The Natural Gas of the Kurdistan Region of Iraq Between Local and Regional Balances

Executive Summary
• The recent global developments and Russia’s invasion of Ukraine have spotlighted the natural gas sector in the Kurdistan Region of Iraq (KRI) as a potential alternative to Russian natural gas for Europe.
• The natural gas sector contributes to placing the KRI on the global energy map and attracts the attention of major countries to work on developing this sector and ensuring a continuous energy flow.
• According to data from the KRI’s Ministry of Natural Resources, the region holds approximately 3% of the world’s gas reserves, a figure that ranks the KRI tenth globally in terms of gas ownership.
• Data related to the gas sector in the Kurdistan Region of Iraq is inconsistent, with discrepancies between information and reports released by central government institutions, and the limited data provided by the Kurdistan Regional Government. This is further complicated by inconsistent figures from both local and international private companies concerning this sector.
• Since 2007, the Kurdistan Regional Government has focused on the gas sector and has successfully leveraged it to meet domestic electricity needs.

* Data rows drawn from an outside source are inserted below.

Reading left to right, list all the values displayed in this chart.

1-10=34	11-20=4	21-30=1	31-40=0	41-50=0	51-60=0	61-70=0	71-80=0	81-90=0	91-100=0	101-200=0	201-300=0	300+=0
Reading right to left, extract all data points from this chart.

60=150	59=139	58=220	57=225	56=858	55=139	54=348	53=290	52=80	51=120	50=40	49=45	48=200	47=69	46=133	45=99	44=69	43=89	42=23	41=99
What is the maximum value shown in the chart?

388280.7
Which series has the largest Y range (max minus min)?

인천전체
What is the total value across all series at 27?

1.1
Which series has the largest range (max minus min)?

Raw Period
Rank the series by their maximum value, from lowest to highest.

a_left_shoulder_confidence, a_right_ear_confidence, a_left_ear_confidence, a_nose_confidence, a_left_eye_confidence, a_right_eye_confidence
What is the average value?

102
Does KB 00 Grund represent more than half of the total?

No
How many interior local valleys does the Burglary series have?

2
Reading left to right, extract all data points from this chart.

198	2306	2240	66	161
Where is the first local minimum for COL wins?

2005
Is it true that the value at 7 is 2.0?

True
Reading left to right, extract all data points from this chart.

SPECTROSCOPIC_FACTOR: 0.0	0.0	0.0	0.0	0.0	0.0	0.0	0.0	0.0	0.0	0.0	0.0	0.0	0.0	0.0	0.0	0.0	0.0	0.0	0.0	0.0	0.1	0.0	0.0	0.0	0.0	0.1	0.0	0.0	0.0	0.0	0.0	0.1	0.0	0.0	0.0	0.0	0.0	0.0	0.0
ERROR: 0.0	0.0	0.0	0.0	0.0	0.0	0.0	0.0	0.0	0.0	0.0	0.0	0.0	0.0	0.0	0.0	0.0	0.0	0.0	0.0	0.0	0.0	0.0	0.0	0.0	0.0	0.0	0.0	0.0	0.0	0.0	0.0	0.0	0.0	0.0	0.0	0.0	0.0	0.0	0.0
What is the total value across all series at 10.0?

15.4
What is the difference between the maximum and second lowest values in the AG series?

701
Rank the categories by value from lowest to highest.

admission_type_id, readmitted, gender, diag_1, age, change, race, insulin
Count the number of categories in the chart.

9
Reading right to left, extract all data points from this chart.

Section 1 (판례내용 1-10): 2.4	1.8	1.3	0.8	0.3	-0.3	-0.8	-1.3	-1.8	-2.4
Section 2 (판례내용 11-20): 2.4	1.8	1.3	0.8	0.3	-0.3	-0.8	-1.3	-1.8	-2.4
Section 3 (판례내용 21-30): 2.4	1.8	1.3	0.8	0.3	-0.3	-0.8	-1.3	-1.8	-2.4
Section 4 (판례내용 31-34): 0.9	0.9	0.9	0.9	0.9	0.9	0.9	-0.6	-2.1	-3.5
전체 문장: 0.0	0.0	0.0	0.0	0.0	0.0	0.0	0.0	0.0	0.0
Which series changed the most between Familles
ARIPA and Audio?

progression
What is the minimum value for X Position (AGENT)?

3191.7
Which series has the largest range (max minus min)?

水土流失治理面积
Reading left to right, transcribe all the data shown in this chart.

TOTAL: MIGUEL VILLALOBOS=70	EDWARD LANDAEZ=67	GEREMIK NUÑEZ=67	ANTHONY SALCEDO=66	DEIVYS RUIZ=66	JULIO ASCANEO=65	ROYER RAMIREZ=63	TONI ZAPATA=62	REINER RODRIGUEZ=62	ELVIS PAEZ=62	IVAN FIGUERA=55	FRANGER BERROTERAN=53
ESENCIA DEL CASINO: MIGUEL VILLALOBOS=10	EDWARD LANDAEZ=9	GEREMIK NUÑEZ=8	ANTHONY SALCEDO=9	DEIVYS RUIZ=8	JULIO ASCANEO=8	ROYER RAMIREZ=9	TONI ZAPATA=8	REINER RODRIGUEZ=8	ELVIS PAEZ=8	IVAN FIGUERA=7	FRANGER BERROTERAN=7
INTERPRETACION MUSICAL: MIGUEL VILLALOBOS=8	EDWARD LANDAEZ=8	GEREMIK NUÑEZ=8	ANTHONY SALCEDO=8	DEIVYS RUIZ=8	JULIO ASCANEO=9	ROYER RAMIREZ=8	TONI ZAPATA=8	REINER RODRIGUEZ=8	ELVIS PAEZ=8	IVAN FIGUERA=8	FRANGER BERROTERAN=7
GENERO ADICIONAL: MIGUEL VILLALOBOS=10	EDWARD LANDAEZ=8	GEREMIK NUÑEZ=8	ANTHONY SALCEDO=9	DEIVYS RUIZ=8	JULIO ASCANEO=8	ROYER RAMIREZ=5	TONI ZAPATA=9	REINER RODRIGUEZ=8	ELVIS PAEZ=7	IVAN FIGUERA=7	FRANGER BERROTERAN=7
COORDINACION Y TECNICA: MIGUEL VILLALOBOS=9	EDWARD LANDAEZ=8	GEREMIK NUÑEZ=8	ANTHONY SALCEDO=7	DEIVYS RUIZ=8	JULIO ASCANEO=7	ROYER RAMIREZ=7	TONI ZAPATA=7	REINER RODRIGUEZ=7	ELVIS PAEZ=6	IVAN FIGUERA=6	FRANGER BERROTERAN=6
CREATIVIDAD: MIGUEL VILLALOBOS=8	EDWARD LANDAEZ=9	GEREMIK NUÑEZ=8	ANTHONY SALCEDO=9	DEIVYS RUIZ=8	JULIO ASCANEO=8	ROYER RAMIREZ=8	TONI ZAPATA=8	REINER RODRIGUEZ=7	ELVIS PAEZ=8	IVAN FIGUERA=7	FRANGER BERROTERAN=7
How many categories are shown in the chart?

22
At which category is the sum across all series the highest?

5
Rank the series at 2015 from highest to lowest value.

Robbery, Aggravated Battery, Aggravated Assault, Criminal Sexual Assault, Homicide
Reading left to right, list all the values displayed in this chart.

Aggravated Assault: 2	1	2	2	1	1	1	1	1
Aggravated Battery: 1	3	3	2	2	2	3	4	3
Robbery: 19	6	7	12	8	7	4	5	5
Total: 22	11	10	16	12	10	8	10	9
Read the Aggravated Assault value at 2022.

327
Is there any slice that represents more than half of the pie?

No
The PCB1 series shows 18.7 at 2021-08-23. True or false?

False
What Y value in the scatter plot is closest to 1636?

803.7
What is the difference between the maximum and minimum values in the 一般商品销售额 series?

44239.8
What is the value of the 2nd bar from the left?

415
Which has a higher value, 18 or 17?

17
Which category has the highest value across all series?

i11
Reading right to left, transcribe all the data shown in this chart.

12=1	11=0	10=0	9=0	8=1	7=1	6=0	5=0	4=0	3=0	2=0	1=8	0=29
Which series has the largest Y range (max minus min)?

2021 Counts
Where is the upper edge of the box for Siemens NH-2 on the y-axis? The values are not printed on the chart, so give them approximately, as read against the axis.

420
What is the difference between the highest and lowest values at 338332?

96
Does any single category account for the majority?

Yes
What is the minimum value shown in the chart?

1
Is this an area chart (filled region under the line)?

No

• Linking the energy sector to political disputes hampers the development of the gas sector in the KRI, particularly given the ongoing disagreements between Erbil and Baghdad and the lack of a clear path to resolution.
• Advancing the gas sector in the KRI would enable Iraq to reduce its dependence on Iranian gas and assist the Iraqi government in meeting its electricity needs by relying on gas from the area.
• Internal Kurdish disagreements between the governing parties in the KRI represent one of the most significant obstacles to the development of the gas sector. The success of this endeavor requires comprehensive cooperation between both parties.
• Iran views the energy developments in the KRI, particularly the gas sector, with concern due to the potential for the Region’s gas to serve as an alternative supply.

The Russian invasion of Ukraine has thrust the issue of natural gas back into the forefront of international relations. Europe relies on Russia for nearly 40% of its gas needs, prompting the continent to seek safer alternatives to Russian gas. While options like coal and nuclear energy are available, environmental and climate concerns surrounding these sources make them less desirable. Rising costs of available alternatives, such as liquefied natural gas from the United States and Qatar, have also posed challenges. Meanwhile, Africa has emerged as a potential gas supplier to Europe, some countries in Africa have significant gas reserves, in addition to existing export pipelines directed toward Europe, but production and transportation capabilities in the continent often fall short. Amid these complexities, the Kurdistan Region of Iraq has boldly positioned itself as a prospective gas supplier. Plans are in place, and efforts are underway, to connect the Region’s production fields to the global market via Turkey, and the final stages of this infrastructure are being finalized.
Another factor propelling Iraq’s Kurdistan Region onto the list of potential suppliers is its substantial natural gas reserves, estimated at around 3% of the world’s total, according to official data from the KRI. Currently, this natural gas is produced on a limited scale to meet domestic electricity needs. However, should the Region develop its energy infrastructure and prepare for gas exports, particularly to Turkey and Europe amid the current crises, it will strengthen its domestic standing and increase its regional and international influence. This is especially true if an export plan is successfully implemented that takes into account local and regional balances and avoids the mistakes made in the oil sector, which became an economic burden and a source of ongoing financial issues with Baghdad. These obstacles could be re-evaluated and minimized with pressure and support from global powers, especially the United States, as well as regional forces like Turkey and the Arab Gulf states, which are in a phase of normalizing diplomatic and political relations.
The paper at hand aims to address various topics related to the natural gas sector in Iraq’s Kurdistan Region. These topics include the early fieldwork initiated by the Kurdistan Regional Government (KRG) in this sector, along with the internal, regional, and international challenges facing it. The paper also delves into statistics related to natural gas reserves and highlights the most significant discovered fields within the Region. Furthermore, it discusses the visits made by the President of the KRI and KRG Prime Minister to several regional countries, such as the United Arab Emirates, Qatar, and Turkey, where they have spoken on multiple occasions about the gas sector taking into account the key possibilities for Iraq and the KRI to benefit from potential developments in the Region’s gas infrastructure, also exploring the challenges and obstacles that the KRI gas sector faces at both domestic and regional levels.
The paper also aims to provide a clear vision of the reasons behind Iran’s concerns about the development of the gas sector in the KRI, and the risks and challenges that would face the Kurdistan Region of Iraq in the event of proceeding with the development of the gas sector and competing with regional parties within Iraq.